## Excerpted data
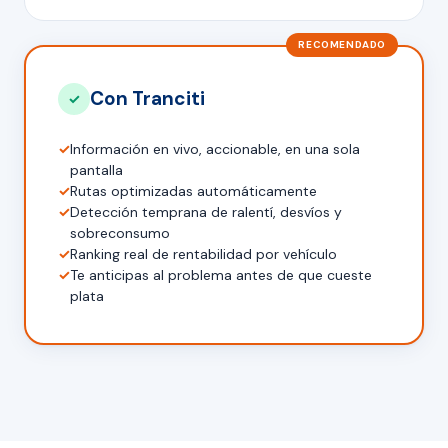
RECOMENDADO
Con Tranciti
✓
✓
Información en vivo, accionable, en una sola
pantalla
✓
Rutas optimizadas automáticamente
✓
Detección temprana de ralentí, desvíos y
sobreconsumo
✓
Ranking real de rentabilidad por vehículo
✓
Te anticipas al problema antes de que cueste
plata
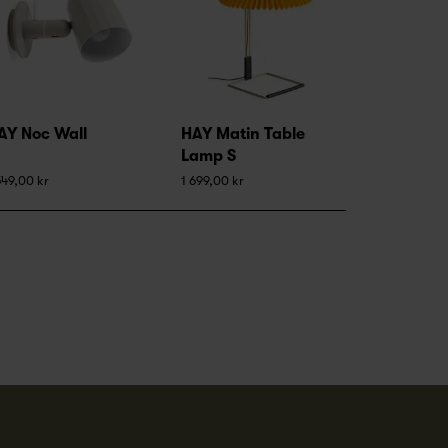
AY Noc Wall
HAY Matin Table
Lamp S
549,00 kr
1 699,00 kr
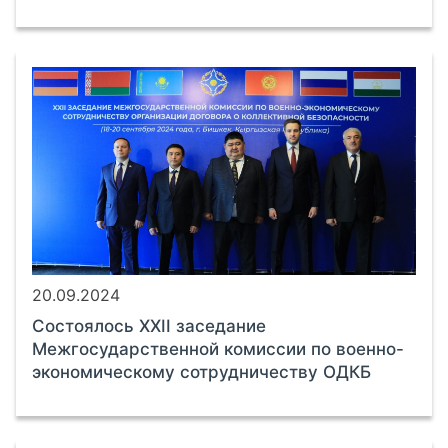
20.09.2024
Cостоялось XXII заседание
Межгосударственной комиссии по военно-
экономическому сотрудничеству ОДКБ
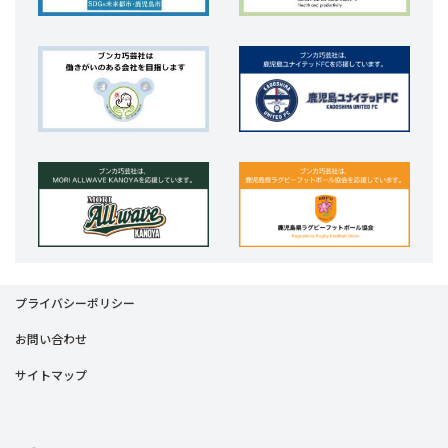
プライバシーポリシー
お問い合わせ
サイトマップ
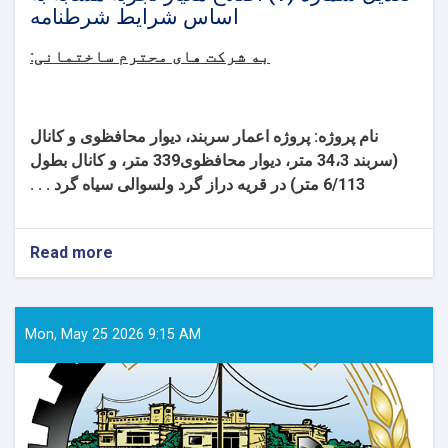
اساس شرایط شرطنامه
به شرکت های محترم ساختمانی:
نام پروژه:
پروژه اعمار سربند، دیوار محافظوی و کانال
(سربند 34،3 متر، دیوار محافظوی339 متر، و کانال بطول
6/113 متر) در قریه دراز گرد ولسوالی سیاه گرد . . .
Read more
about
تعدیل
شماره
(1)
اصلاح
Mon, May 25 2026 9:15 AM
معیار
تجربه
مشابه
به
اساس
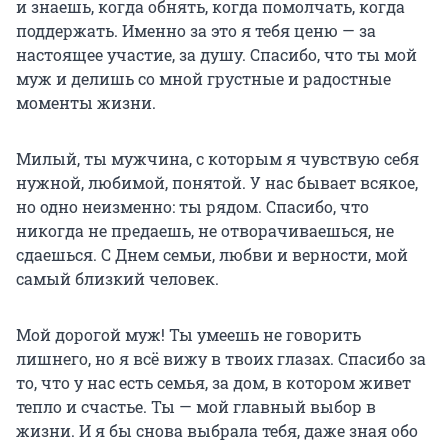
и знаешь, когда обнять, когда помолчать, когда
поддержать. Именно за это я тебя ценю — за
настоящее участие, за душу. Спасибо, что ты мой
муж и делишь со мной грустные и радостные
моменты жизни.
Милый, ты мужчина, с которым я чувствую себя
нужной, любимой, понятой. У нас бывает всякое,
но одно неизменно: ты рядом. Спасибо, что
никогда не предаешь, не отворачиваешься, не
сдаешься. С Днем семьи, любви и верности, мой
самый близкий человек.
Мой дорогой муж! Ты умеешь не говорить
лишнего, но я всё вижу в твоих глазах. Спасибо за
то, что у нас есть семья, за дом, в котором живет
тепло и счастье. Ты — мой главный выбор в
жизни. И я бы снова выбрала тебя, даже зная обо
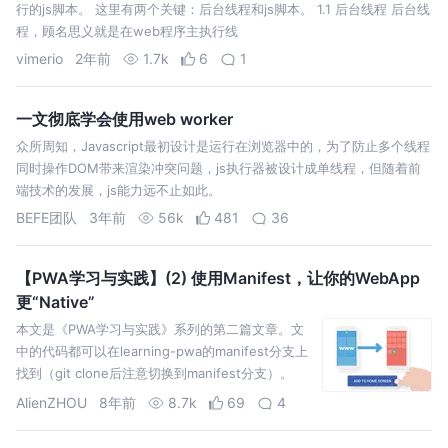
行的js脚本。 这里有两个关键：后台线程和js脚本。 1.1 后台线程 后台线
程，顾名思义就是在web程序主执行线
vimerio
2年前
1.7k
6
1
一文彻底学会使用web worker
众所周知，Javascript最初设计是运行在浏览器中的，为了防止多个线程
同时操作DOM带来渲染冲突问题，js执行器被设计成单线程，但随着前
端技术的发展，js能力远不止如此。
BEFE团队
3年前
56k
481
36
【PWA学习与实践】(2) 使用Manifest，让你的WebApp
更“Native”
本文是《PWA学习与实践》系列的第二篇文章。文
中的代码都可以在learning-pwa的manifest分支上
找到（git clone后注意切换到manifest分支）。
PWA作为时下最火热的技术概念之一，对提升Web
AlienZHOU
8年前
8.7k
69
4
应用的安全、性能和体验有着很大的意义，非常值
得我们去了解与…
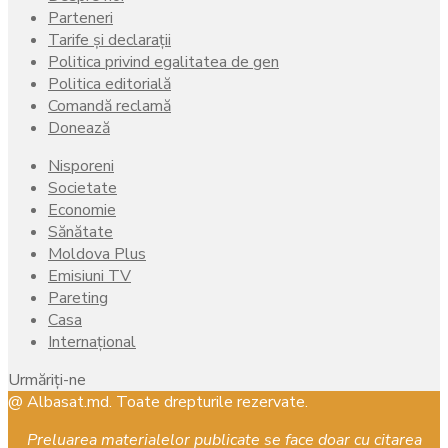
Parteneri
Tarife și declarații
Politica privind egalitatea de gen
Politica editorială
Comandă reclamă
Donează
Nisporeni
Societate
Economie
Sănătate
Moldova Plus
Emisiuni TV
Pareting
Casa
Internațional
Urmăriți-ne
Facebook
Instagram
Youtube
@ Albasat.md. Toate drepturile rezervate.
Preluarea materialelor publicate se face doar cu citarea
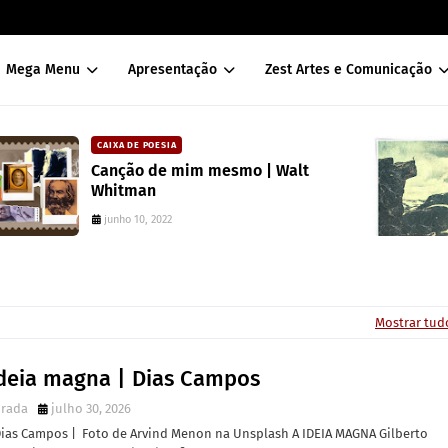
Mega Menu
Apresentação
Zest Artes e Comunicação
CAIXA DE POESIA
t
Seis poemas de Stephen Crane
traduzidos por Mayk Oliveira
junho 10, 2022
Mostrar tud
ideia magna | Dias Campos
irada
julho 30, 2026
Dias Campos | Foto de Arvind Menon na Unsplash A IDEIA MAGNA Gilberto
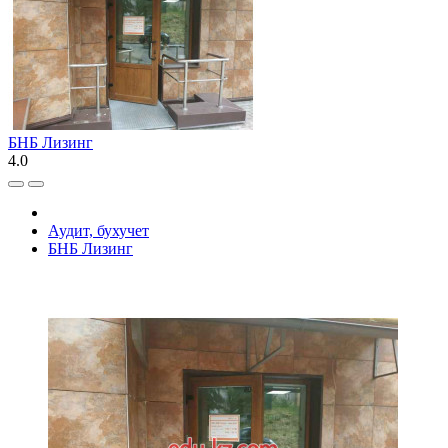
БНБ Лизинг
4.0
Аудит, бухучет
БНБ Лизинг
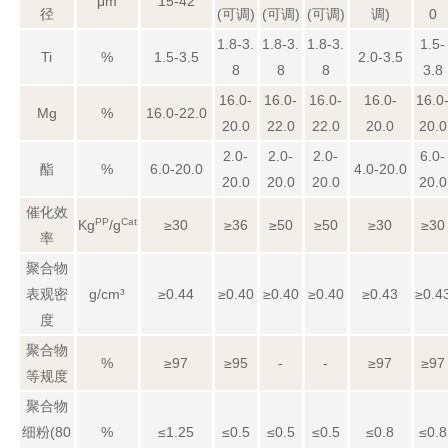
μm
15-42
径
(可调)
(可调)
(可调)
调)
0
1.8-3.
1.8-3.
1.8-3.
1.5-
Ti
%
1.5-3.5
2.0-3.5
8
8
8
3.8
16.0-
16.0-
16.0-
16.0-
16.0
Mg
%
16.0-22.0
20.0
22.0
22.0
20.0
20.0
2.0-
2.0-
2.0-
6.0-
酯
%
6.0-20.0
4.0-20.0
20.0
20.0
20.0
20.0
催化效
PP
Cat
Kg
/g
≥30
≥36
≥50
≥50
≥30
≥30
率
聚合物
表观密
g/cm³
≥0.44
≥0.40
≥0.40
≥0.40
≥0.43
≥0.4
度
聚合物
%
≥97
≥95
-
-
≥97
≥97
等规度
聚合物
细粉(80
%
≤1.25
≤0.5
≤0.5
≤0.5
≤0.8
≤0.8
* * *
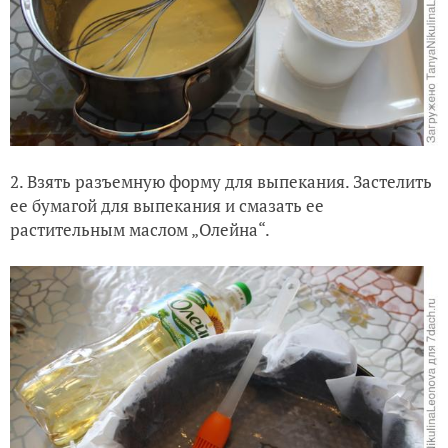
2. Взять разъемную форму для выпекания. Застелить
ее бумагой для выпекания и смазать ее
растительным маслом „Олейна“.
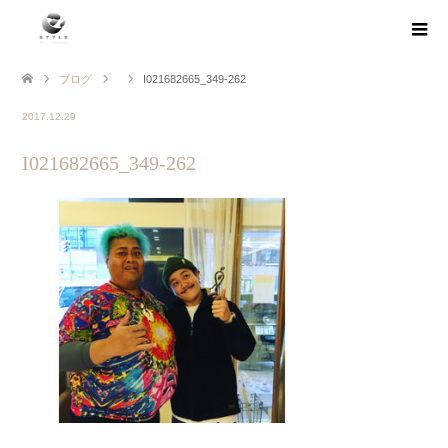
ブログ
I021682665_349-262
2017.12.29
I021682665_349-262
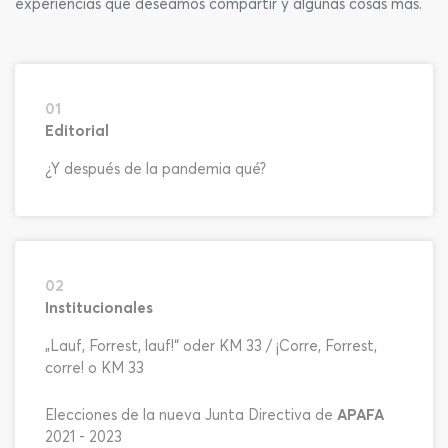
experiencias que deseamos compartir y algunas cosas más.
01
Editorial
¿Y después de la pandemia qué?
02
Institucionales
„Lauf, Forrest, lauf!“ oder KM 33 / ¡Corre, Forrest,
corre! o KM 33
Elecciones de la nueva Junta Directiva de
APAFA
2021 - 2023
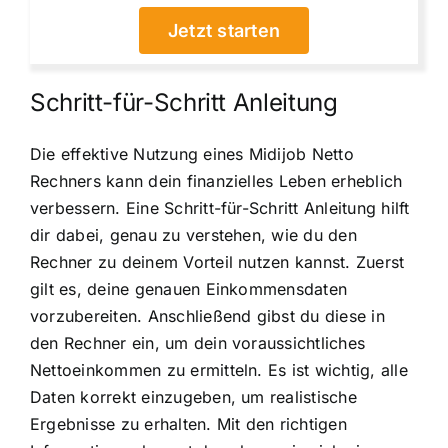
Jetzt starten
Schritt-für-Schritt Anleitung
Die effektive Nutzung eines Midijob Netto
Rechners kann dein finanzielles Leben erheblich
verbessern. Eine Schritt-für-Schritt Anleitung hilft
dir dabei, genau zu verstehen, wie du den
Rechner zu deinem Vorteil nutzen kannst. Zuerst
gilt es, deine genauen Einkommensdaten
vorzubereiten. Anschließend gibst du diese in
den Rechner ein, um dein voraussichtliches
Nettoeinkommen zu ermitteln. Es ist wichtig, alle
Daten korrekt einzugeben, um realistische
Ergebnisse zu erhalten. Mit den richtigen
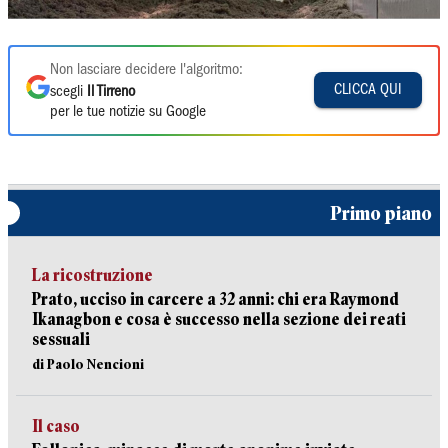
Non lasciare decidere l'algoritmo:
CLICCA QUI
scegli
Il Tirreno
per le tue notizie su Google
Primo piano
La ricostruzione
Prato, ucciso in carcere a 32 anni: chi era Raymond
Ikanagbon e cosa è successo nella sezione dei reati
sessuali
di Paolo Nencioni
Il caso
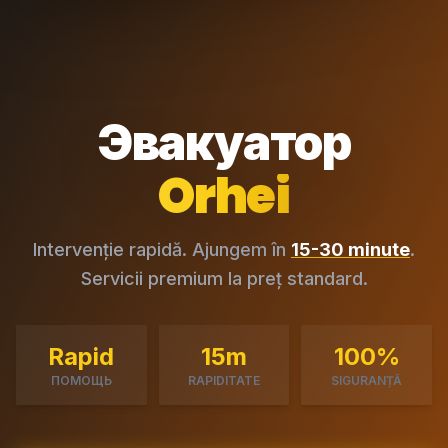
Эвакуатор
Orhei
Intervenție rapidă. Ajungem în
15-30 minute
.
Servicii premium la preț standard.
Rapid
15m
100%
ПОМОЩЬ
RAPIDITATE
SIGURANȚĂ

## Exercise brief
Copy the lines of the records above, unchanged, from the line with "2. Взять разъемную" to the line with "2021 - 2023", including both of those lines. Leave the pictures out of your answer.

## Output below
2. Взять разъемную форму для выпекания. Застелить
ее бумагой для выпекания и смазать ее
растительным маслом „Олейна“.
ブログ
I021682665_349-262
2017.12.29
I021682665_349-262
experiencias que deseamos compartir y algunas cosas más.
01
Editorial
¿Y después de la pandemia qué?
02
Institucionales
„Lauf, Forrest, lauf!“ oder KM 33 / ¡Corre, Forrest,
corre! o KM 33
Elecciones de la nueva Junta Directiva de
APAFA
2021 - 2023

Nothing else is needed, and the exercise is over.